** Opening Extracted data block **

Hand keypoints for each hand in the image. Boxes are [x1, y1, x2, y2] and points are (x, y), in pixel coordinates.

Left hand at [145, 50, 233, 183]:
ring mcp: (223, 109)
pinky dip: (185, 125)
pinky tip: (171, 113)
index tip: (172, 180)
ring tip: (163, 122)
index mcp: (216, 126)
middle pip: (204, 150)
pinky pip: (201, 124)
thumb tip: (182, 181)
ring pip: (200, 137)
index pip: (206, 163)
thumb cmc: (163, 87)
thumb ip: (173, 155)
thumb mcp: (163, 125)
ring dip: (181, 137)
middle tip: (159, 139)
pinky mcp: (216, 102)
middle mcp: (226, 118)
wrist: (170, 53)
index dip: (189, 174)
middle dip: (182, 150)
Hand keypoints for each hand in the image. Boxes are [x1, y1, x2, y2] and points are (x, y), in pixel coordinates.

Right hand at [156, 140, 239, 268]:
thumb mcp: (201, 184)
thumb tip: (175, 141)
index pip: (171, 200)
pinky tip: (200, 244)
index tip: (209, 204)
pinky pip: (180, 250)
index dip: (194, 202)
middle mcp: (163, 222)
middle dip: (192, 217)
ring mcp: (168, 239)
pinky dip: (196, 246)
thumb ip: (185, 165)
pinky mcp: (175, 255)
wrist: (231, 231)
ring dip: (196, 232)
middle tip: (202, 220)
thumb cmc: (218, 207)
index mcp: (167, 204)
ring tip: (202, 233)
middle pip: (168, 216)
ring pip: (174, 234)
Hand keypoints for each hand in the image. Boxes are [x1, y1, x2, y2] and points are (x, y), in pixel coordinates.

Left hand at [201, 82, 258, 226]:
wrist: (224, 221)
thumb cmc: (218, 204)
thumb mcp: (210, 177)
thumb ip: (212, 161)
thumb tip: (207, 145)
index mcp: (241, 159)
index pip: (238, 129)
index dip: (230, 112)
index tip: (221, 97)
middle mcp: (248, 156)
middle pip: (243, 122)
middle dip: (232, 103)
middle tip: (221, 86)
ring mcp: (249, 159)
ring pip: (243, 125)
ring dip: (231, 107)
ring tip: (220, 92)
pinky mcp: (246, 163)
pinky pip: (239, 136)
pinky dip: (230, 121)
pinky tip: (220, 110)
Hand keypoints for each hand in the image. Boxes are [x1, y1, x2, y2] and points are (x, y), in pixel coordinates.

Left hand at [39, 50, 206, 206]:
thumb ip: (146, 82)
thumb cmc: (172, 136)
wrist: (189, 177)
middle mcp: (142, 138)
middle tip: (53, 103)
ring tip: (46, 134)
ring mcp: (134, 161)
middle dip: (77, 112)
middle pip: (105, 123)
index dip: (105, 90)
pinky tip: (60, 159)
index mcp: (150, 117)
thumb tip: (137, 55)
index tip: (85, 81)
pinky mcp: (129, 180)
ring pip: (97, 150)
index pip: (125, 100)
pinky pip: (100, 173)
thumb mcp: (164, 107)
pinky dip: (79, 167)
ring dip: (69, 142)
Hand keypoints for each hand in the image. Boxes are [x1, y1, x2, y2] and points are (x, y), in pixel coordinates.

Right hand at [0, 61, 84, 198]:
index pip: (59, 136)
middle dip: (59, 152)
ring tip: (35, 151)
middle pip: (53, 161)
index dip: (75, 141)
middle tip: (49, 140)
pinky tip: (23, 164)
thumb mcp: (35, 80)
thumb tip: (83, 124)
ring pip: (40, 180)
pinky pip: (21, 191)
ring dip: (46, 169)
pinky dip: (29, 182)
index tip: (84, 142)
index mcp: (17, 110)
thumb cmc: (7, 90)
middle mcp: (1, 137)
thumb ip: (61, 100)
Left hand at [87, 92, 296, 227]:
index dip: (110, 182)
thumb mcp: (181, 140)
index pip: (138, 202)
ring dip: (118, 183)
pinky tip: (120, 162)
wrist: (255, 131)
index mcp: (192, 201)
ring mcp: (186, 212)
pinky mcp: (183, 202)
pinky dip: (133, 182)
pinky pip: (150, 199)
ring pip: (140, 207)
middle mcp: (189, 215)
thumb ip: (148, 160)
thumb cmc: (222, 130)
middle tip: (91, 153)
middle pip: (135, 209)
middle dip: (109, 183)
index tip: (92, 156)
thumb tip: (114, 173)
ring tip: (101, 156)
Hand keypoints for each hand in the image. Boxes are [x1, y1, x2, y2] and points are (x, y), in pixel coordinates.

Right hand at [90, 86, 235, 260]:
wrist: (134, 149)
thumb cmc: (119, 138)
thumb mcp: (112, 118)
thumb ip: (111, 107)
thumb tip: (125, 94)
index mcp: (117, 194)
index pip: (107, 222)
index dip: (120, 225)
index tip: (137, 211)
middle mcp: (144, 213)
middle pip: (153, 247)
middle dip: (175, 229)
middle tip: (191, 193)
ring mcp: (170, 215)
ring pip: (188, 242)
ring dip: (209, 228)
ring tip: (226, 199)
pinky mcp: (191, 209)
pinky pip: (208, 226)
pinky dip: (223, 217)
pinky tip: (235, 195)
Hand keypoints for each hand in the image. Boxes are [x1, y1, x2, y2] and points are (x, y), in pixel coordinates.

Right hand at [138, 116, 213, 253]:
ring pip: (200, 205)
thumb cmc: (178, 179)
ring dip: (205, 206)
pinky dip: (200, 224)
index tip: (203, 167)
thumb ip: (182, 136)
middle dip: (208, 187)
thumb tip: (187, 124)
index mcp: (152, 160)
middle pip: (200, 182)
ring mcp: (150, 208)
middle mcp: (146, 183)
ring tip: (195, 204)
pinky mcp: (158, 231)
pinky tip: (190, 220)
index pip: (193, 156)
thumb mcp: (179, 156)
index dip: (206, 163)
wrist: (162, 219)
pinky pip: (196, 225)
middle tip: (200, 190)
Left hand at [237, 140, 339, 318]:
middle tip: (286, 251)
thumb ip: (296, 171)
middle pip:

** Closing Extracted data block **
** Opening Extracted data block **

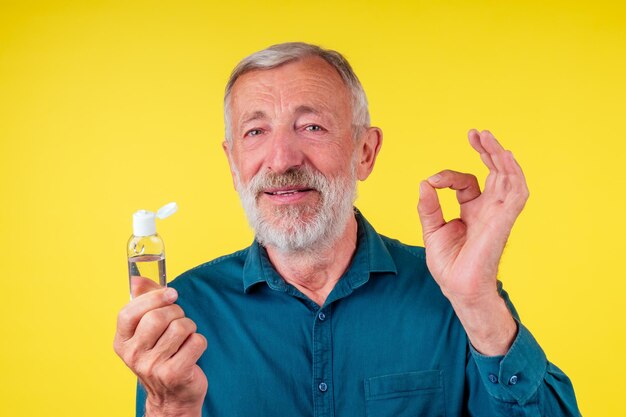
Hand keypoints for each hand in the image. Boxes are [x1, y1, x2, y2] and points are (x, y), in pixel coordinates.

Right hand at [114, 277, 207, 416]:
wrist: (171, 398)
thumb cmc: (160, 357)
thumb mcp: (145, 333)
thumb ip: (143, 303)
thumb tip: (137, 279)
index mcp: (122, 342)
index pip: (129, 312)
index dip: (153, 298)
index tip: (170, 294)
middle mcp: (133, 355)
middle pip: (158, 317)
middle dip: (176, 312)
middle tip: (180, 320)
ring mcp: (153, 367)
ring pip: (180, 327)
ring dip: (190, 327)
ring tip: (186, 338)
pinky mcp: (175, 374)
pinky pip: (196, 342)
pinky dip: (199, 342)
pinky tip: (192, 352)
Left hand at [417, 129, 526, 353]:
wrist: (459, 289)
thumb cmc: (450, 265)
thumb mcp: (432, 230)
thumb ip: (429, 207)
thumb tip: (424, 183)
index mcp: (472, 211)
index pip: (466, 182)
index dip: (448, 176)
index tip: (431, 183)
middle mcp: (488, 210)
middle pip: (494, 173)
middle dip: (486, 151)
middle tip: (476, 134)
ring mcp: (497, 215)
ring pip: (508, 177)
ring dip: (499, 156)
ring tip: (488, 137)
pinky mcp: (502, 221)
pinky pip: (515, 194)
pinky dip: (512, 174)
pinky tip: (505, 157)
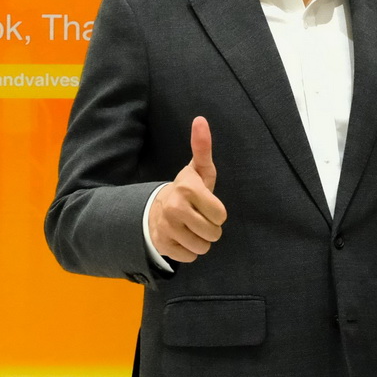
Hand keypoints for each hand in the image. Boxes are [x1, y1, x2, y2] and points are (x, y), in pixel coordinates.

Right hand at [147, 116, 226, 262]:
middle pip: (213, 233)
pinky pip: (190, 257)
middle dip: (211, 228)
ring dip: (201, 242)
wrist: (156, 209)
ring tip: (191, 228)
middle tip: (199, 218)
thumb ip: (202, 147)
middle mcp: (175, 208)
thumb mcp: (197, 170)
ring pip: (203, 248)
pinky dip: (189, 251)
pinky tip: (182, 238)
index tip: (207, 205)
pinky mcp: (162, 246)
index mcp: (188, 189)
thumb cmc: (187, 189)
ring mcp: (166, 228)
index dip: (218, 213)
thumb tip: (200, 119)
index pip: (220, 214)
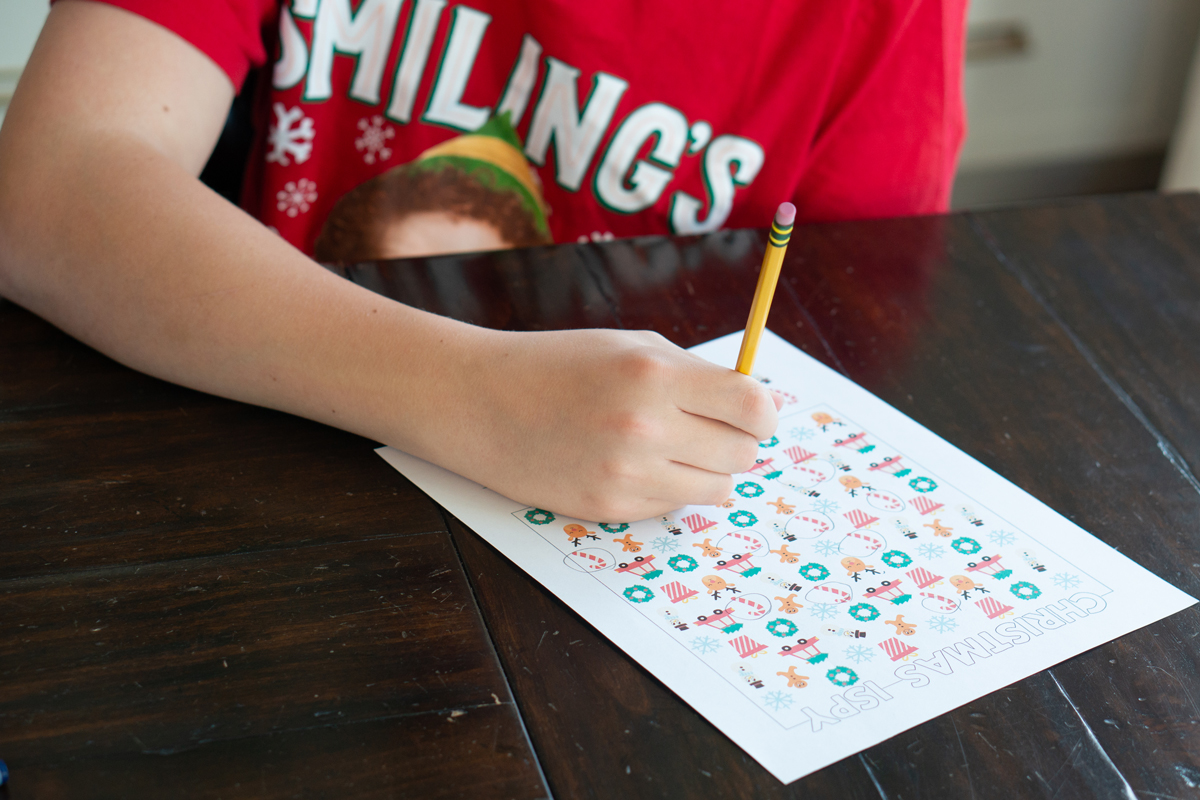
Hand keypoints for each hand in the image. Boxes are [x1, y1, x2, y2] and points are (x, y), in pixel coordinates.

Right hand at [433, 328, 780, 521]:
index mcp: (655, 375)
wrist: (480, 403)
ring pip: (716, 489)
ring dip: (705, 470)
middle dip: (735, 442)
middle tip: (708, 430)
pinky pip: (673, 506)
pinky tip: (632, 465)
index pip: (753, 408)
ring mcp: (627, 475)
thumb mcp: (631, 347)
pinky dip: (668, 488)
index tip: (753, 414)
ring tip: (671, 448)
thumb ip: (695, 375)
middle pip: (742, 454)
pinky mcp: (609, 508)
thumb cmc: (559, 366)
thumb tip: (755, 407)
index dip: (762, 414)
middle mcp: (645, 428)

** Closing Extracted data block **

If a line in the data contains the string "Right", copy it.

• Exercise output:
Right hand at [156, 140, 239, 268]:
Right hand at [0, 61, 84, 198]:
Right hand at [90, 86, 235, 260]:
Right hand at [138, 116, 213, 253]:
Right hand at [114, 277, 207, 416]:
Right hand at [147, 116, 226, 262]:
Right hand at [433, 328, 780, 521]:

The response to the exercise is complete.